Using psycopg2 package#
Let first install the package using conda
%%sh
conda install -c anaconda psycopg2
Let’s make sure that we can import it.
import psycopg2
Now we have psycopg2
imported into our notebook. psycopg2
package manages the interaction between python and our database. So the first takeaway message here is that psycopg2 has nothing to do with jupyter notebook; rather, it’s tied to python. So we use jupyter notebook as an interactive programming environment to query in python. Later if time permits, we will talk about SQL magics,
which is a specific way of interacting with databases from jupyter notebook.
Okay! Let’s now get to the steps to connect to a database using psycopg2.
Create a connection
This connection allows communication with the database; It opens up a network connection.
Create a cursor
The cursor is an address for the memory on the database management server to say this is what we are looking at. This python object helps you execute the query and fetch the results from the database. You can read more about cursors here.
Formulate your query
Formulate the SQL query that you want to execute in the database.
Execute
Pass your query to execute() method of cursor object, run the query in the database.
Fetch/commit/rollback
The query that we performed in execute doesn’t return the query right away. To return it, we need to perform a fetch. If the query is to write something, then we need to commit it. If some transaction went wrong, then we need to roll back it.
Let’s now check out these by creating a ticker table, loading data to it, and doing some querying. Let’s first create schema import,
Note
Below you need to replace the conString
values with your host
,dbname
,user
, password
, and port
you used while creating your RDS instance.
# Create a connection
conString = {'host':'mbandtweet.xxxxx.amazonaws.com',
'dbname':'postgres',
'user':'postgres',
'password':'password',
'port':5432}
conn = psycopg2.connect(**conString)
# Create a cursor
cur = conn.cursor()
# - Formulate your query
query = """CREATE SCHEMA IF NOT EXISTS classwork"""
# - Execute
cur.execute(query)
# - commiting.
conn.commit()
In the above code we created schema import. You probably already know about it, but if you want to read more on when & why use schema, check this out. Let’s create table,
## Here we create the table tickers
cur.execute("""CREATE TABLE IF NOT EXISTS classwork.tickers(
actsymbol text PRIMARY KEY,
securityname text,
exchange text,
cqssymbol text,
etf text,
roundlotsize text,
testissue text,
nasdaqsymbol text)""")
conn.commit()
Reading data from database#
As discussed before, an execute doesn’t return the data right away, and we need to perform a fetch. There are mainly 3 flavors of fetch
fetchone
fetchmany
fetchall
query = """SELECT * FROM classwork.tickers"""
cur.execute(query)
row = cur.fetchone()
print(row)
query = """SELECT * FROM classwork.tickers"""
cur.execute(query)
row = cur.fetchmany(5)
print(row)
query = """SELECT * FROM classwork.tickers LIMIT 5"""
cur.execute(query)
row = cur.fetchall()
print(row)
Sometimes you might not need everything that is returned from a database. For example, you might want to transform each row returned from the database. In these cases fetching each row at a time will be of help.
query = """SELECT * FROM classwork.tickers LIMIT 5"""
cur.execute(query)
for rows in cur:
print(rows[1])
But in general most of the cases, you can go with fetchall, provided you write an efficient SQL query to execute and get just the columns and rows that you are interested in.
Before we move to the next topic, let me show you how rollback works. Say, for instance, your query ends up failing for some reason.
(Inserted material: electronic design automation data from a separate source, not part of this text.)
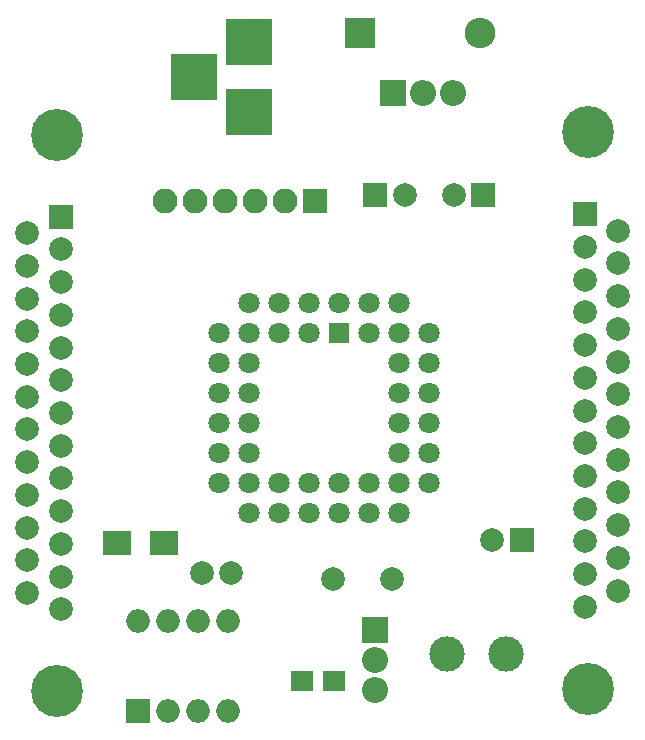
<source format=gts>
G04 #@! TF.FileFunction,Soldermask,Top*
%FSLAX46Y46*%
G04 Gerber Fmt 4.6, Leading zero omitted, Abs format (unit mm)*
G04 Created by KiCad (PCBNEW 4.0.7-e2-6376~58~ubuntu16.04.1) date Sat Dec  9 11:07:45 2023*
%MOMM*%
%LPD*%
G01*
G04 APERTURE LIST*
%ADD10C,0.100000*%
%ADD11R,2.000000X2.000000*%
%ADD12C,2.000000*%
%ADD13R,2.600000X2.600000*%
%ADD14O,2.600000X2.600000*%
%ADD15R,3.900000X3.900000*%
%ADD16C,4.400000*%
%ADD17R,2.100000X2.100000*%
%ADD18O,2.100000X2.100000*%
%ADD19R,2.400000X2.100000*%
%ADD20C,3.000000*%
%ADD21R,2.200000X2.200000*%
%ADD22O,2.200000X2.200000*%
%ADD23R,1.900000X1.700000*%
%ADD24R,1.797000X1.797000*%
%ADD25C,1.797000*%
%ADD26O,2.000000X2.000000*%
G04 APERTURE END LIST*
D10*
D11*
X119888000Y-54102000D03*
D12*
X122388000Y-54102000D03*
D11*
X129032000Y-54102000D03*
D12*
X126532000Y-54102000D03*
X116332000Y-86614000D03*
X121332000Y-86614000D03*
X105196000Y-86106000D03*
X107696000Y-86106000D03*
D11*
X132294000Y-83312000D03*
D12*
X129794000Y-83312000D03*
D13*
X118618000Y-40386000D03*
D14*
X128778000Y-40386000D03*
D15*
X109220000Y-47148000D03*
X109220000Y-41148000D03*
X104520000Y-44148000D03*
D11*
X93264000Y-55981000D03*
D12*
X93264000Y-58751000D03*
X93264000Y-61521000D03*
X93264000Y-64291000D03*
X93264000Y-67061000D03*
X93264000Y-69831000D03*
X93264000Y-72601000D03*
X93264000Y-75371000D03*
X93264000Y-78141000D03*
X93264000Y-80911000D03*
X93264000Y-83681000D03*
X93264000Y-86451000D03*
X93264000Y-89221000D03*
X90424000Y-57366000D03*
X90424000Y-60136000D03*
X90424000Y-62906000D03*
X90424000Y-65676000D03*
X90424000Y-68446000D03*
X90424000Y-71216000D03*
X90424000Y-73986000D03*
X90424000Y-76756000D03*
X90424000Y-79526000D03*
X90424000Y-82296000D03*
X90424000Y-85066000D03*
X90424000Y-87836000D03*
D16*
X92964000Y-49051000D03*
X92964000Y-96151000D03*
D17*
X114808000Y-54610000D03*
D18*
X112268000Y-54610000D03*
X109728000Y-54610000D03*
X107188000Y-54610000D03*
X104648000Y-54610000D03*
X102108000Y-54610000D03*
D11*
X137622000Y-55775000D03*
D12*
X137622000Y-58545000D03*
X137622000Y-61315000D03*
X137622000Y-64085000D03*
X137622000Y-66855000D03*
X137622000Y-69625000D03*
X137622000Y-72395000D03*
X137622000Y-75165000D03*
X137622000Y-77935000D03*
X137622000Y-80705000D03*
X137622000Y-83475000D03*
X137622000Y-86245000D03*
X137622000Y-89015000D03*
X140462000Y-57160000D03*
X140462000Y-59930000D03*
X140462000Y-62700000D03*
X140462000Y-65470000D03*
X140462000Y-68240000D03*
X140462000Y-71010000D03*
X140462000Y-73780000D03*
X140462000Y-76550000D03*
X140462000Y-79320000D03*
X140462000Y-82090000D03*
X140462000Y-84860000D03*
X140462000Y-87630000D03*
D16*
X137922000Y-95945000D03*
X137922000Y-48845000D03*
D19*
X98044000Y-83566000D03*
X102044000Y-83566000D03*
D20*
X125984000Y-92964000D03*
X130984000Y-92964000D03*
D21*
X119888000Y-90932000D03*
D22*
X119888000Y-93472000D03*
X119888000Y-96012000D03*
D23*
X116398000Y-95250000D03*
X113698000Y-95250000D03*
D21*
X121412000Y-45466000D03*
D22*
X123952000Y-45466000D03*
X126492000Y-45466000D03*
D24*
X116840000Y-65786000D03*
D25*
X114300000Y-63246000D03*
X114300000Y-65786000D03*
X111760000Y-63246000D03*
X111760000Y-65786000D03*
X109220000Y-63246000D03*
X106680000Y-65786000D03*
X109220000Y-65786000D03*
X106680000Y-68326000D03*
X109220000Y-68326000D03*
X106680000Y-70866000D03*
X109220000Y-70866000D03*
X106680000Y-73406000D03*
X109220000Y-73406000D03*
X106680000Y-75946000D03*
X109220000Y-75946000D03*
X106680000Y-78486000D03*
X109220000Y-81026000D03*
X109220000Y-78486000D03*
X111760000Y-81026000D03*
X111760000Y-78486000D03*
X114300000Y-81026000D03*
X114300000Y-78486000D03*
X116840000Y-81026000D03*
X116840000Y-78486000D03*
X119380000Y-81026000D03*
X119380000Y-78486000D03*
X121920000Y-81026000D03*
X124460000Y-78486000D03*
X121920000Y-78486000D03*
X124460000Y-75946000D03*
X121920000Y-75946000D03*
X124460000Y-73406000D03*
X121920000Y-73406000D03*
X124460000Y-70866000D03*
X121920000Y-70866000D03*
X124460000Y-68326000D03*
X121920000Y-68326000D03*
X124460000Y-65786000D03*
X121920000Y-63246000D03*
X121920000Y-65786000D03*
X119380000Y-63246000D03*
X119380000Y-65786000D03*
X116840000Y-63246000D03*
D11*
X99822000Y-97790000D03*
D26*
X107442000Y-90170000D03*
X102362000Y-97790000D03*
X104902000Y-90170000D03*
X104902000Y-97790000D03*
X102362000Y-90170000D03*
X107442000Y-97790000D03*
X99822000Y-90170000D03*
M02*

</source>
query = """SELECT * FROM classwrk.tickers LIMIT 5"""
cur.execute(query)
row = cur.fetchall()
print(row)
You realized it and corrected it.
query = """SELECT * FROM classwork.tickers LIMIT 5"""
cur.execute(query)
row = cur.fetchall()
print(row)
But this query, even though it’s correct it won’t end up going through and will get this error saying your current transaction is aborted
You need to do a rollback()
to back to the previous stable state and then execute your query.
conn.rollback()
query = """SELECT * FROM classwork.tickers LIMIT 5"""
cur.execute(query)
row = cur.fetchall()
print(row)
Important
Whenever you get an error, as we showed before, InFailedSqlTransaction: current transaction is aborted, commands ignored until end of transaction block
, make sure you do a rollback
.
Tip
It’s not a bad idea to develop your SQL query in pgadmin, toad or any other GUI interface and then bring it in once you know it’s ready.